Source:
▬▬▬

The init script should wait for the daemon to terminate before 
trying to start it back up again.  Adding --retry to 
start-stop-daemon solved the problem for me.

Patch:

-- 8< --
--- a/debian/snmpd.init
+++ b/debian/snmpd.init
@@ -55,18 +55,16 @@
 ;;
   stop)
 echo -n "Stopping network management services:"
-start-stop-daemon --quiet --stop --oknodo --exec /usr/sbin/snmpd
+start-stop-daemon --quiet --stop --oknodo --retry 2 --exec /usr/sbin/snmpd
 echo -n " snmpd"
-start-stop-daemon --quiet --stop --oknodo --exec /usr/sbin/snmptrapd
+start-stop-daemon --quiet --stop --oknodo --retry 2 --exec 
/usr/sbin/snmptrapd
 echo -n " snmptrapd"

▬▬▬

Information shown:

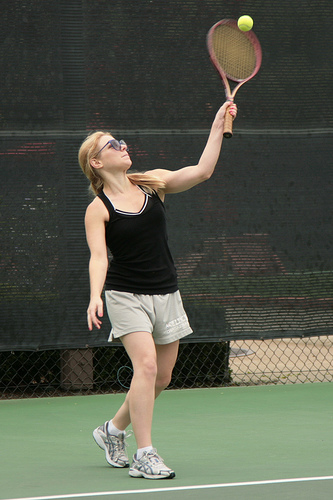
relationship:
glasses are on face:
[106, 139, 126, 149] [94, 129, 134, 173]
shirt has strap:
[103, 195, 172, 295] [98, 194, 112, 208]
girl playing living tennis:
[78, 98, 240, 479] [137, 13, 279, 204]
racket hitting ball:
[205, 13, 268, 134] [233, 12, 257, 31]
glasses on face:
[106, 139, 126, 149] [92, 127, 135, 175]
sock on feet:
[136, 450, 153, 458] [87, 416, 180, 498]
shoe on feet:
[129, 449, 174, 481] [87, 416, 180, 498]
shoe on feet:
[94, 420, 129, 471] [87, 416, 180, 498]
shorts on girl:
[106, 292, 186, 340] [78, 98, 240, 479]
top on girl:
[97, 182, 180, 294] [78, 98, 240, 479]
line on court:
[2, 475, 331, 499] [1, 383, 328, 497]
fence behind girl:
[2, 0, 332, 402] [78, 98, 240, 479]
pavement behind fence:
[228, 336, 327, 388] [13, 93, 329, 414]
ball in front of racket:
[237, 10, 254, 34] [207, 16, 262, 140]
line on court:
[176, 469, 329, 495] [151, 410, 328, 495]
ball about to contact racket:
[230, 5, 252, 40] [192, 6, 277, 150]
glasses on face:
[106, 139, 126, 149] [90, 132, 131, 168]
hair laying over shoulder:
[125, 172, 165, 194] [126, 167, 165, 205]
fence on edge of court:
[2, 0, 332, 402] [12, 15, 329, 313]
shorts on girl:
[104, 289, 192, 350] [78, 98, 240, 479]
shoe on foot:
[120, 447, 175, 481] [117, 331, 188, 484]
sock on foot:
[107, 419, 121, 437] [90, 419, 130, 471]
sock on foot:
[136, 449, 150, 454] [133, 445, 170, 480]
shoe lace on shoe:
[143, 446, 164, 462] [129, 449, 174, 481]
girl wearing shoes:
[78, 98, 240, 479] [89, 417, 179, 483]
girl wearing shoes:
[78, 98, 240, 479] [82, 416, 180, 490]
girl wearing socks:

▬▬▬

Task to complete:
Quote the passage of the snmpd init script report between "The init script" and "problem for me.", inclusive.

Worked answer:
The init script should wait for the daemon to terminate before 
trying to start it back up again.  Adding --retry to 
start-stop-daemon solved the problem for me.